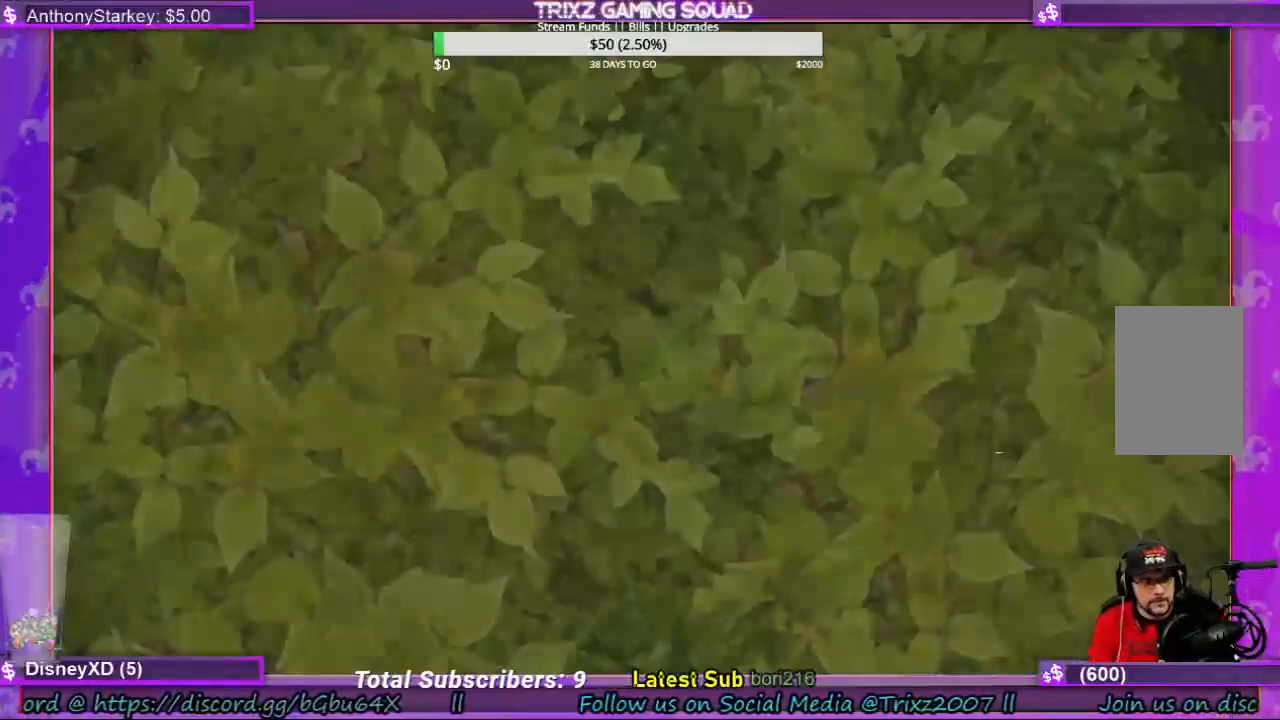
{"keys": [], "mouse": [], "events": []}
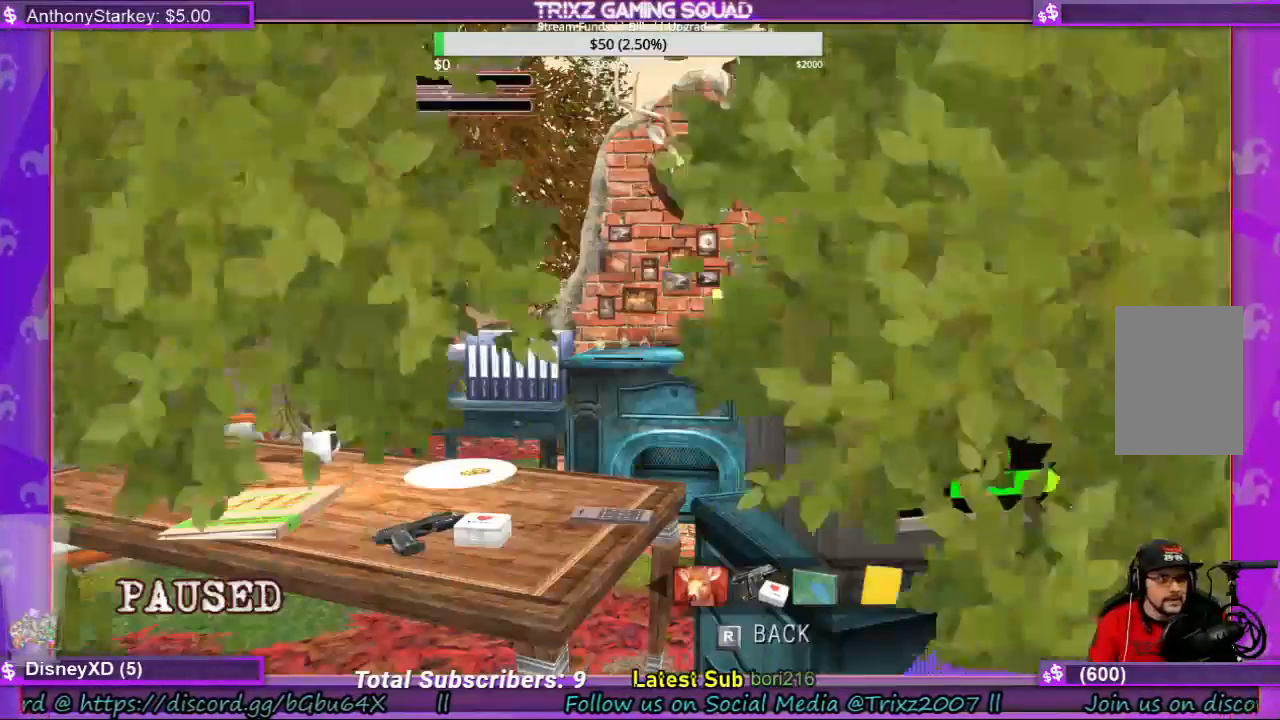
{"keys": [], "mouse": [], "events": []}
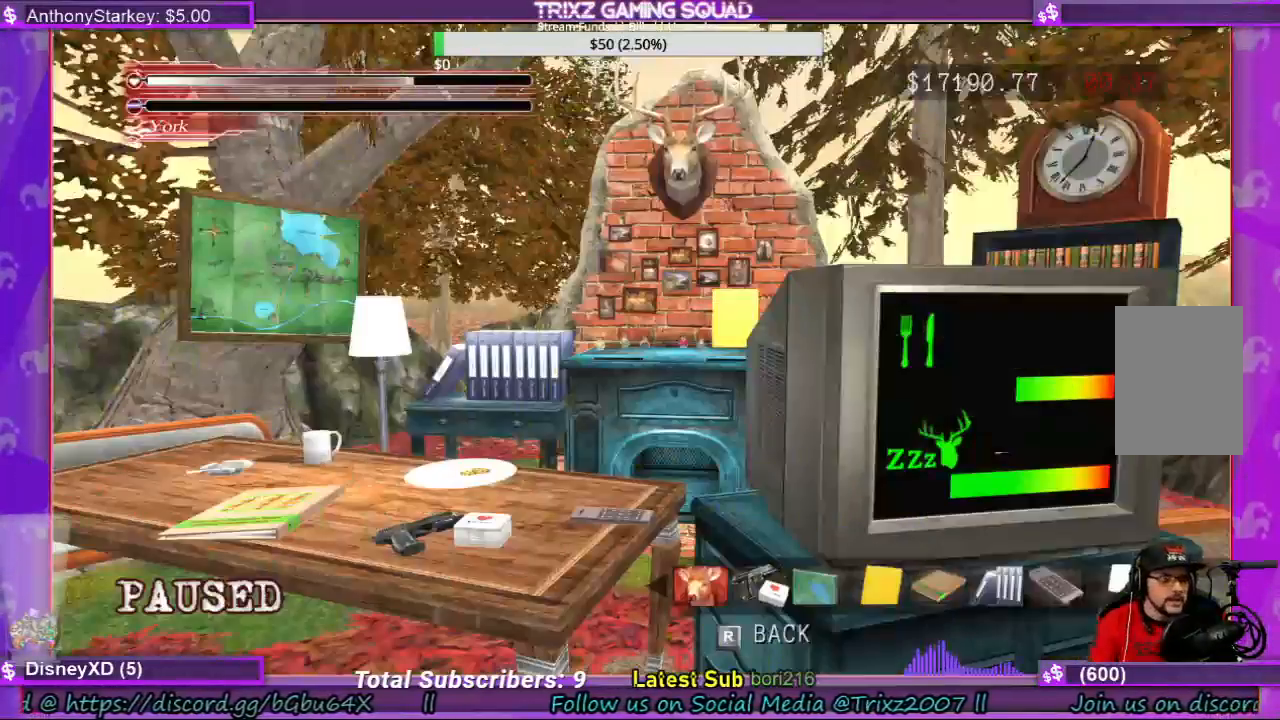
{"keys": [], "mouse": [], "events": []}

**PROBLEM TO SOLVE:**
Give the listing again word for word. Skip every image.

**RESULT OF THIS EXERCISE:**
{"keys": [], "mouse": [], "events": []}
{"keys": [], "mouse": [], "events": []}
{"keys": [], "mouse": [], "events": []}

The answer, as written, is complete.